Stored items:
/---

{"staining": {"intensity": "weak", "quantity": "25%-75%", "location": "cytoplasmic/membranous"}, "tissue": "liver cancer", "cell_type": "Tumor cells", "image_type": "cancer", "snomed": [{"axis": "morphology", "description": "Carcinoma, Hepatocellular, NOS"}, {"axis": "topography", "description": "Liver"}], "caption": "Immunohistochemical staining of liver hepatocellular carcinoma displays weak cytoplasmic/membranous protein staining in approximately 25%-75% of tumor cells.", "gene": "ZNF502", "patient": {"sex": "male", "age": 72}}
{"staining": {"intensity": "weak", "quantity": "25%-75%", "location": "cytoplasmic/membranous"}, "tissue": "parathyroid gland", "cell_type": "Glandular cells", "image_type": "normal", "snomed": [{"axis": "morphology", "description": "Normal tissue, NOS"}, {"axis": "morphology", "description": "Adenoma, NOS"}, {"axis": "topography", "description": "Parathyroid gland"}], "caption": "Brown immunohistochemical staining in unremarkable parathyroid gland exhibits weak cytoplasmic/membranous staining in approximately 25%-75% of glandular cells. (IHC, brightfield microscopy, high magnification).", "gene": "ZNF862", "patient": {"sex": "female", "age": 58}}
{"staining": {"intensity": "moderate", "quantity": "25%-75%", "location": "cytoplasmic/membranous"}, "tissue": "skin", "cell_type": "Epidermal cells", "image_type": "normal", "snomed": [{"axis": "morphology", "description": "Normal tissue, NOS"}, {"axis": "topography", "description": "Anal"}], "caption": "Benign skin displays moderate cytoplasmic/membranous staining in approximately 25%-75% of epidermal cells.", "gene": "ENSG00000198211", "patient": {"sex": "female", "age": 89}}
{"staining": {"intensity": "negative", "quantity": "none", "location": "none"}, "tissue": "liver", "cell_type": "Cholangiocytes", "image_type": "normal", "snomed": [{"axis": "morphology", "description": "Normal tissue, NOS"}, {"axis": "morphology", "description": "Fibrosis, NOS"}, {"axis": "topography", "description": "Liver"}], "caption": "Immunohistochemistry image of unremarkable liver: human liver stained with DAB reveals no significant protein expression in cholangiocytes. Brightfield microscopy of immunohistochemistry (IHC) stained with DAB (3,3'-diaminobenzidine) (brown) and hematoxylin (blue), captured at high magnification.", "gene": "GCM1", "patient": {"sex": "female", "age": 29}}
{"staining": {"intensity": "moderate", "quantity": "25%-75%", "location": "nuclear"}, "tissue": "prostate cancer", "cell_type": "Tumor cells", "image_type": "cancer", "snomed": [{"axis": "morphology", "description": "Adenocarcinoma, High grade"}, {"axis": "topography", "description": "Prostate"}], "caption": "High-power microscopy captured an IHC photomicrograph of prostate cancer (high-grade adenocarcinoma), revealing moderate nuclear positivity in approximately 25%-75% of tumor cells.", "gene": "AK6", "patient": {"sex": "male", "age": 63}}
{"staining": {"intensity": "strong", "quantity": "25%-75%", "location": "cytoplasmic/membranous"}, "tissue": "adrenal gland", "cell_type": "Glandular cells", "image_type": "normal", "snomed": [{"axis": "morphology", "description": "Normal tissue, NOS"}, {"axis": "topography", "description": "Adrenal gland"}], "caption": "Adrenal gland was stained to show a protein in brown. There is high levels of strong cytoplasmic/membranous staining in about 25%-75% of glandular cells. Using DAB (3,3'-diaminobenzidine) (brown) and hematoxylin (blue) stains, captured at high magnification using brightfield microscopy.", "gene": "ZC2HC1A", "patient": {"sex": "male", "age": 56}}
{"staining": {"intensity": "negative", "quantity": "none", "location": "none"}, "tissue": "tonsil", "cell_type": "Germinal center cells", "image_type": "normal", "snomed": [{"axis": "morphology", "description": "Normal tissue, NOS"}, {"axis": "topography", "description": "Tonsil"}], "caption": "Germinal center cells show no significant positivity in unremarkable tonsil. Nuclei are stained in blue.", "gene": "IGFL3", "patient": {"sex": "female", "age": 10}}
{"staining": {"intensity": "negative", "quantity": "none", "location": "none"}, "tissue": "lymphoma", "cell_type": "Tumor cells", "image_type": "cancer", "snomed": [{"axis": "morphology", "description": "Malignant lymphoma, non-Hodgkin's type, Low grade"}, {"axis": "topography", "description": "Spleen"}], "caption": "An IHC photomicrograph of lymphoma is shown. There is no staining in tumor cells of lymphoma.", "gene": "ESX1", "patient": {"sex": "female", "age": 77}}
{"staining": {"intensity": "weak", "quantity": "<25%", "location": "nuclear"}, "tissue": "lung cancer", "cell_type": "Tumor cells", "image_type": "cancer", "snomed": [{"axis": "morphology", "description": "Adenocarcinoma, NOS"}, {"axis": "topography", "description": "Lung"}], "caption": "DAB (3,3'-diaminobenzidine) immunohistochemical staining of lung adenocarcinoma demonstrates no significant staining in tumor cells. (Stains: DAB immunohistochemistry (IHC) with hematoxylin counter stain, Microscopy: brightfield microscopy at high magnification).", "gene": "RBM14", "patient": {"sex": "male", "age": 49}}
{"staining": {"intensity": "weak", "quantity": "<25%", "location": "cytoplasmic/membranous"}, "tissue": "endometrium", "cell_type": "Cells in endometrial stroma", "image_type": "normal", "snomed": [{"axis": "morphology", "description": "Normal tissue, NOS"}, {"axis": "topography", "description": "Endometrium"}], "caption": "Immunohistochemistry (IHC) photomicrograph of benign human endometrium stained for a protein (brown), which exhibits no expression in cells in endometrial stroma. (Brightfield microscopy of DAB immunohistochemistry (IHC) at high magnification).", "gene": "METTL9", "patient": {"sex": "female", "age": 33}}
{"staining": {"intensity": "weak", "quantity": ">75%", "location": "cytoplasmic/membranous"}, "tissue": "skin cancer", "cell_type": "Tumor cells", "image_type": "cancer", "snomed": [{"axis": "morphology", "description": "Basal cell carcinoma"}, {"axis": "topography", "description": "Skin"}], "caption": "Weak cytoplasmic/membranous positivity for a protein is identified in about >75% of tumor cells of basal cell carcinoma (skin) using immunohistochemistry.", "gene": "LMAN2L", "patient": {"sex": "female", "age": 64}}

\---

EXERCISE: All of the data above needs to be retyped exactly, with each line as it stands.

ANSWER SECTION:
{"staining": {"intensity": "weak", "quantity": "25%-75%", "location": "cytoplasmic/membranous"}, "tissue": "liver cancer", "cell_type": "Tumor cells", "image_type": "cancer", "snomed": [{"axis": "morphology", "description": "Carcinoma, Hepatocellular, NOS"}, {"axis": "topography", "description": "Liver"}], "caption": "Immunohistochemical staining of liver hepatocellular carcinoma displays weak cytoplasmic/membranous protein staining in approximately 25%-75% of tumor cells.", "gene": "ZNF502", "patient": {"sex": "male", "age": 72}}
{"staining": {"intensity": "weak", "quantity": "25%-75%", "location": "cytoplasmic/membranous"}, "tissue": "parathyroid gland", "cell_type": "Glandular cells", "image_type": "normal", "snomed": [{"axis": "morphology", "description": "Normal tissue, NOS"}, {"axis": "morphology", "description": "Adenoma, NOS"}, {"axis": "topography", "description": "Parathyroid gland"}], "caption": "Brown immunohistochemical staining in unremarkable parathyroid gland exhibits weak cytoplasmic/membranous staining in approximately 25%-75% of glandular cells. (IHC, brightfield microscopy, high magnification).", "gene": "ZNF862", "patient": {"sex": "female", "age": 58}}
{"staining": {"intensity": "moderate", "quantity": "25%-75%", "location": "cytoplasmic/membranous"}, "tissue": "skin", "cell_type": "Epidermal cells", "image_type": "normal", "snomed": [{"axis": "morphology", "description": "Normal tissue, NOS"}, {"axis": "topography", "description": "Anal"}], "caption": "Benign skin displays moderate cytoplasmic/membranous staining in approximately 25%-75% of epidermal cells.", "gene": "ENSG00000198211", "patient": {"sex": "female", "age": 89}}
{"staining": {"intensity": "negative", "quantity": "none", "location": "none"}, "tissue": "liver", "cell_type": "Cholangiocytes", "image_type": "normal", "snomed": [{"axis": "morphology", "description": "Normal tissue, NOS"}, {"axis": "morphology", "description": "Fibrosis, NOS"}, {"axis": "topography", "description": "Liver"}], "caption": "Immunohistochemistry image of unremarkable liver: human liver stained with DAB reveals no significant protein expression in cholangiocytes. Brightfield microscopy of immunohistochemistry (IHC) stained with DAB (3,3'-diaminobenzidine) (brown) and hematoxylin (blue), captured at high magnification.", "gene": "GCM1", "patient": {"sex": "female", "age": 29}}
{"staining": {"intensity": "moderate", "quantity": "25%-75%", "location": "nuclear"}, "tissue": "prostate cancer", "cell_type": "Tumor cells", "image_type": "cancer", "snomed": [{"axis": "morphology", "description": "Adenocarcinoma, High grade"}, {"axis": "topography", "description": "Prostate"}], "caption": "High-power microscopy captured an IHC photomicrograph of prostate cancer (high-grade adenocarcinoma), revealing moderate nuclear positivity in approximately 25%-75% of tumor cells.", "gene": "AK6", "patient": {"sex": "male", "age": 63}}
{"staining": {"intensity": "strong", "quantity": "25%-75%", "location": "cytoplasmic/membranous"}, "tissue": "adrenal gland", "cell_type": "Glandular cells", "image_type": "normal", "snomed": [{"axis": "morphology", "description": "Normal tissue, NOS"}, {"axis": "topography", "description": "Adrenal gland"}], "caption": "Adrenal gland was stained to show a protein in brown. There is high levels of strong cytoplasmic/membranous staining in about 25%-75% of glandular cells. Using DAB (3,3'-diaminobenzidine) (brown) and hematoxylin (blue) stains, captured at high magnification using brightfield microscopy.", "gene": "ZC2HC1A", "patient": {"sex": "male", "age": 56}}
{"staining": {"intensity": "negative", "quantity": "none", "location": "none"}, "tissue": "tonsil", "cell_type": "Germinal center cells", "image_type": "normal", "snomed": [{"axis": "morphology", "description": "Normal tissue, NOS"}, {"axis": "topography", "description": "Tonsil"}], "caption": "Germinal center cells show no significant positivity in unremarkable tonsil. Nuclei are stained in blue.", "gene": "IGFL3", "patient": {"sex": "female", "age": 10}}
{"staining": {"intensity": "negative", "quantity": "none", "location": "none"}, "tissue": "lymphoma", "cell_type": "Tumor cells", "image_type": "cancer", "snomed": [{"axis": "morphology", "description": "Malignant lymphoma, non-Hodgkin's type, Low grade"}, {"axis": "topography", "description": "Spleen"}], "caption": "An IHC photomicrograph of lymphoma is shown. There is no staining in tumor cells of lymphoma.", "gene": "ESX1", "patient": {"sex": "female", "age": 77}}
{"staining": {"intensity": "weak", "quantity": "<25%", "location": "nuclear"}, "tissue": "lung cancer", "cell_type": "Tumor cells", "image_type": "cancer", "snomed": [{"axis": "morphology", "description": "Adenocarcinoma, NOS"}, {"axis": "topography", "description": "Lung"}], "caption": "DAB (3,3'-diaminobenzidine) immunohistochemical staining of lung adenocarcinoma demonstrates no significant staining in tumor cells. (Stains: DAB immunohistochemistry (IHC) with hematoxylin counter stain, Microscopy: brightfield microscopy at high magnification).", "gene": "RBM14", "patient": {"sex": "male", "age": 49}}
{"staining": {"intensity": "weak", "quantity": "<25%", "location": "cytoplasmic/membranous"}, "tissue": "endometrium", "cell_type": "Cells in endometrial stroma", "image_type": "normal", "snomed": [{"axis": "morphology", "description": "Normal tissue, NOS"}, {"axis": "topography", "description": "Endometrium"}], "caption": "Immunohistochemistry (IHC) photomicrograph of benign human endometrium stained for a protein (brown), which exhibits no expression in cells in endometrial stroma. (Brightfield microscopy of DAB immunohistochemistry (IHC) at high magnification).", "gene": "METTL9", "patient": {"sex": "female", "age": 33}}
{"staining": {"intensity": "weak", "quantity": ">75%", "location": "cytoplasmic/membranous"}, "tissue": "skin cancer", "cell_type": "Tumor cells", "image_type": "cancer", "snomed": [{"axis": "morphology", "description": "Basal cell carcinoma"}, {"axis": "topography", "description": "Skin"}], "caption": "Weak cytoplasmic/membranous positivity for a protein is identified in about >75% of tumor cells of basal cell carcinoma (skin) using immunohistochemistry.", "gene": "LMAN2L", "patient": {"sex": "female", "age": 64}}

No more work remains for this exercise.